Таким образом, бояре и простые общинники Галича были едины в стремлении избавиться от Даниила, не желая участвовать в его военных предприятиях. И первые, и вторые в равной мере предпочитали Романовичам других претендентов на галицкий стол — венгерского королевича Андрея или белзского князя Александра Всеволодовича[2441]
. Только так можно понять бессилие Даниила перед своими противниками, готовность снести их самые оскорбительные для княжеского достоинства выходки. Захваченные княжим сидельничим Иваном Михайловичем бояре Молибоговичи, заговор которых едва не стоил жизни Даниилу, «смерти не прияша, но милость полоучиша»[2442]. Продолжая тему боярского своеволия, летописец приводит совершенно вопиющий случай: «И некогда емоу (Даниилу. —Как полагает Η. Ф. Котляр, перед нами «распространенный в средневековом фольклоре символ самого страшного оскорбления, которое может нанести слуга господину»[2444]
. Не только, добавим мы. символ, но и само оскорбление. Объяснить удивительную индифферентность князя без ущерба для его репутации панегирист-летописец мог лишь мотивами христианской набожности. Исполненный смирения, Даниил отвечал на обиды: «Иногда же да Богъ имъ возом ездить»[2445]. Современный исследователь, щадя репутацию князя, вообще ставит под сомнение достоверность сообщаемого летописцем факта, поскольку «такой рыцарь, как Даниил, не стерпел бы публичного оскорбления от вассала»[2446]. Но это всего лишь догадка, порожденная повышенным эмоциональным отношением к личности героя.

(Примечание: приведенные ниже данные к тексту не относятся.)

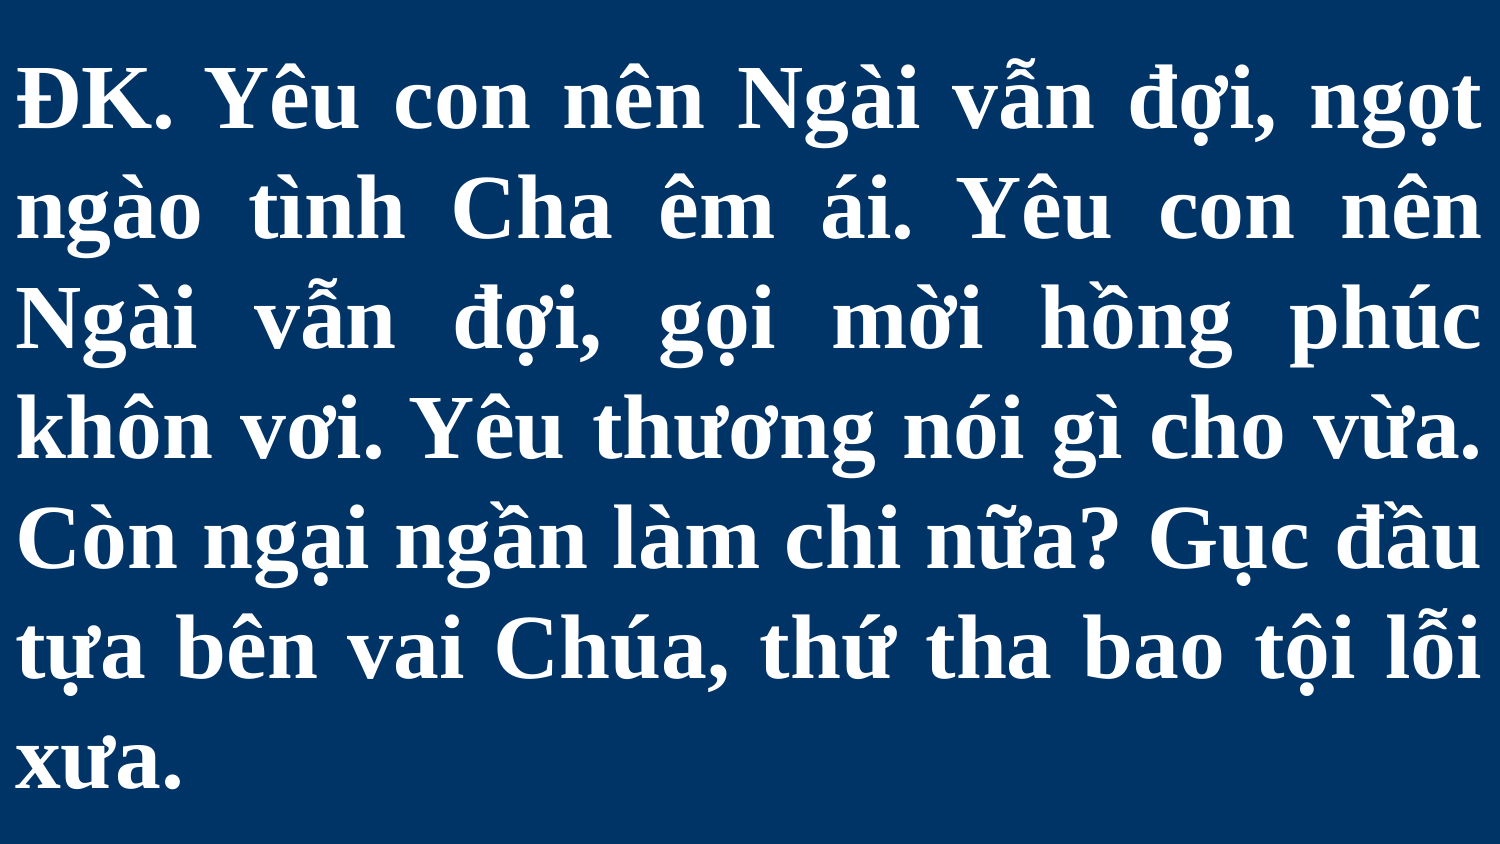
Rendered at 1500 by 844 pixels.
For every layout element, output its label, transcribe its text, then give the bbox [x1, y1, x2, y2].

title ĐK. Yêu con nên Ngài vẫn đợi, ngọt ngào tình Cha êm ái. Yêu con nên Ngài vẫn đợi, gọi mời hồng phúc khôn vơi. Yêu thương nói gì cho vừa. Còn ngại ngần làm chi nữa? Gục đầu tựa bên vai Chúa, thứ tha bao tội lỗi xưa. [0, 0, 1500, 844]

Историк к тому же совершенно не утруждает себя доказательствами насчет того, что обидчиком князя был его вассал.В. Т. Пашуто, стремясь скрасить удручающее впечатление бессилия Даниила перед своими врагами в Галиче, которое никак не вяжется с декларируемым исследователем тезисом: «…политика Даниила Романовича… находила сочувствие в достаточно широких кругах городского населения»[2447]
, прибегает к явному искажению содержания летописных известий. «Когда с помощью боярина Демьяна заговор в Галиче был раскрыт, — читаем у В. Т. Пашуто об одном из антикняжеских заговоров, — то князь Даниил предпринял первые карательные меры: семья Молибоговичей была арестована и у нее отняты земли на Волдрисе…, видимо пострадал и боярин Филипп»[2448].На самом деле о «карательных мерах» Даниила известно следующее: княжий сидельничий Иван Михайлович был послан в погоню «по неверных Молибоговичихъ и по Волъдрисе, и изимано бысть ихъ 20 и 8…»[2449]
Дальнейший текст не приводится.